→ **Page extract**

- - - - -

# UDF-fs: no partition found (1)

## nin_freak_

i had finished installing gentoo on my laptop with a 2.6.0 kernel, then i rebooted, and got line after line of errors trying to read the hard drive, but at the end once it gave up, i got the message:

UDF-fs: no partition found (1)

kernel panic: VFS: unable to mount root fs on hda1

i thought maby it was the kernel, so i tried using vanilla-sources-2.4.23 since i was very familliar with the 2.4 kernels, but i got the same error.  i can mount it jsut fine from the gentoo boot cd, and fsck reports no errors. any ideas? my fstab line for this volume is: 

/dev/hda1 / reiserfs noatime 0 0

----------

## nin_freak_

btw- here's a link to that laptop in case you need any hardware info: http://www-132.ibm.com/webapp/wcs/stores/servlet/ProductDisplay?productId=8678638&storeId=1&langId=-1&categoryId=2302835&dualCurrId=73&catalogId=-840

----------

## avendesora

Do  you have reiserfs compiled directly in the kernel - i.e. not as a module?

- - - - -

→ **Data excerpt**
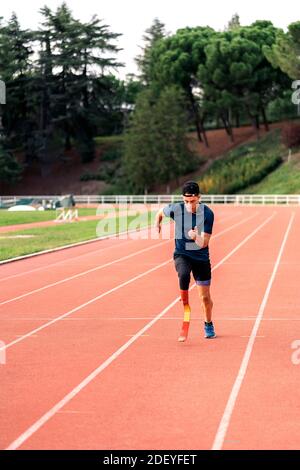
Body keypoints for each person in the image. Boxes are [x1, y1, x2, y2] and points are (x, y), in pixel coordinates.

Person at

- - - - -

→ **Problem 1**
In the forum thread about the UDF-fs boot error, why did the original poster try vanilla-sources-2.4.23? Answer in one to three sentences.
→ **Problem 2**
Continue the forum thread about the UDF-fs boot error from its last post.

→ **Response area 1**
The poster suspected that the 2.6.0 kernel was causing the failure to mount the root filesystem. The poster chose vanilla-sources-2.4.23 because of being very familiar with the 2.4 kernels.

→ **Response area 2**
----------

## nin_freak_

yeah, i've got everything basically set up the same as on my main computer, but for some reason it doesn't work at all

----------

## nin_freak_

even if someone has the slightest idea of anything htat might be causing this, even jsut a guess, i would appeciate it

----------

## nin_freak_

ok, i think i've got it fixed now.  the problem was that my bios had the last few gigs of my harddrive locked for a restore feature, and that was screwing things up, so i disabled that feature and i *think* that it's going to work now.  so if anyone else runs into the same problem maby this post will help

----------

## jessler

It looks like I'm having the same issue you had. I have a IBM T41 and not the R40 you have, but I'm willing to try your fix.

The restore feature you disabled, is this the Access IBM Predesktop Area in the BIOS? The Help menu for it states that it holds recovery images, HW diags, service utils.

Thanks for the help.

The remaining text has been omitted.